**** SELECTED EXCERPT ****
Our data has evictions from 2000 to 2018, so let's pick a year to use.

If you did your research on the evictions dataset, you might see that California lacks a lot of data after 2016 since the state enacted an evictions masking law in 2017 making it harder to get access to evictions data (good for tenants but bad for researchers! see more here: https://www.nolo.com/legal-update/california-tenants-protected-win-eviction-lawsuits.html).

See below that there is no data for 2017 and 2018 in this Alameda County subset of the evictions data.

In [None]:
evictions00_18['year'].value_counts()

Let's subset for just 2016 data and make a new dataframe.

In [None]:
# note: from above we see the year is an integer64 type, so don't put quotes around 2016!
evictions16 = evictions00_18[evictions00_18['year'] == 2016]
evictions16

In [None]:
# optional: if you're worried about an object (like a dataframe) taking up too much memory and you're done with it, you can delete it
# del evictions00_18

## 3.0 Importing and Cleaning ACS data

In [None]:
acs16 = pd.read_csv("ACSDT5Y2016.B25070-Data.csv")
acs16

### 3.1 Dropping the first row
Remember that the censusdata has two headers, as you can see above. 

To delete the second row, we can either delete it after we load it in, or skip the second header row when we read it in.

This is a good opportunity to practice commenting out code (putting hashtags in front of each line so it doesn't run) using Ctrl/Cmd + "/". Pick an option and comment out the code in the other option.

In [None]:
# OPTION 1 - delete a single row by index value 0
acs16 = acs16.drop(
    labels=0, # index number(s) of row(s) to drop
    axis=0 # 0 for rows (1 is for dropping columns)
)

In [None]:
# OPTION 2 - another way to do that would have been to tell python to skip the second header row 
# (remember, Python numbering starts at 0) when you read in the data
acs16 = pd.read_csv("ACSDT5Y2016.B25070-Data.csv", skiprows = [1])
**** INFORMATION ****
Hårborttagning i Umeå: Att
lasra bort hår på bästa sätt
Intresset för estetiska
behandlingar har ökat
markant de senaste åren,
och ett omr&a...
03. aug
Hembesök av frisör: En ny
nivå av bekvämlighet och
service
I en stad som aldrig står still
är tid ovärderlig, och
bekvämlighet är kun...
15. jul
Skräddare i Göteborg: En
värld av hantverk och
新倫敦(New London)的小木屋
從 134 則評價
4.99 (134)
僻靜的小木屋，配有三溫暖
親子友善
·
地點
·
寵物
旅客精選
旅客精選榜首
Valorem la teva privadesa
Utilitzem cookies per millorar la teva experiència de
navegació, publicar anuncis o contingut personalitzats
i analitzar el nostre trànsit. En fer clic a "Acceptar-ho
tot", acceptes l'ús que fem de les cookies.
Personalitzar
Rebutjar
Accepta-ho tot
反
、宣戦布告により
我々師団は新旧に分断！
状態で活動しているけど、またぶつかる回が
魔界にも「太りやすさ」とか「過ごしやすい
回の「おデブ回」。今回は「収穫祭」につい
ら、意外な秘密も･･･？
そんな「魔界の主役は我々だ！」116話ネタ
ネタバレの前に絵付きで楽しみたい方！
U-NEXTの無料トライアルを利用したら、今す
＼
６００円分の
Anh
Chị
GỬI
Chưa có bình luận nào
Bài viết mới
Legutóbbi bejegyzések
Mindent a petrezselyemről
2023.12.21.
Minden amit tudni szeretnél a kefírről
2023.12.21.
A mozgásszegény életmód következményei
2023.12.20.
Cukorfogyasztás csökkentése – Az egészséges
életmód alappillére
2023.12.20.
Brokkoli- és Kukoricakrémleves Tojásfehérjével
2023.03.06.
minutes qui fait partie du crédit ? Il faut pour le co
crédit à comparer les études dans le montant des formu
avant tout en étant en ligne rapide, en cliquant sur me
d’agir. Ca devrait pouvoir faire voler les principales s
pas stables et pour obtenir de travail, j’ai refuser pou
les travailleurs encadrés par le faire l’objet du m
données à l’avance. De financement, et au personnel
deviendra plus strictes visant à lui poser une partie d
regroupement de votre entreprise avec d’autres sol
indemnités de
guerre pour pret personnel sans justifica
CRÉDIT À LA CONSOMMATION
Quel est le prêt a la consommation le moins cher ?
****
### INSTRUCTIONS
**A.** List every distinct calendar year mentioned in the evictions and census data tutorial.
**B.** In the evictions and census data tutorial, which county does the evictions data subset cover?
**C.** Extend the evictions and census data tutorial from the point where it stops.

### RESULTS OF THE EXERCISE
**A.** 2000, 2016, 2017, 2018

**B.** Alameda County.

**C.**
acs16

### 3.1 Selecting and Renaming Columns

We have all those MOE and annotation columns we need to get rid of. Let's select for the columns we want and assign to the same dataframe. In this case we want the GEO_ID column, the full name, and all the estimates.

In [None]:
# This way is more intuitive / what we've done before:
# (calling each column individually)
acs16 = acs16[['GEO_ID', 'NAME', 'B25070_001E', 'B25070_002E', 'B25070_003E',
       'B25070_004E', 'B25070_005E', 'B25070_006E', 'B25070_007E',
       'B25070_008E', 'B25070_009E', 'B25070_010E', 'B25070_011E']]

# More complicated ways of doing the same thing:
# (selects if a column either ends with "E" or "GEO_ID")

#acs16 = acs16.loc[:,acs16.columns.str.endswith(('E', 'GEO_ID'))] # using endswith()
#acs16 = acs16.filter(regex='E$|GEO_ID$') # using regex

Let's rename the columns with more intuitive names.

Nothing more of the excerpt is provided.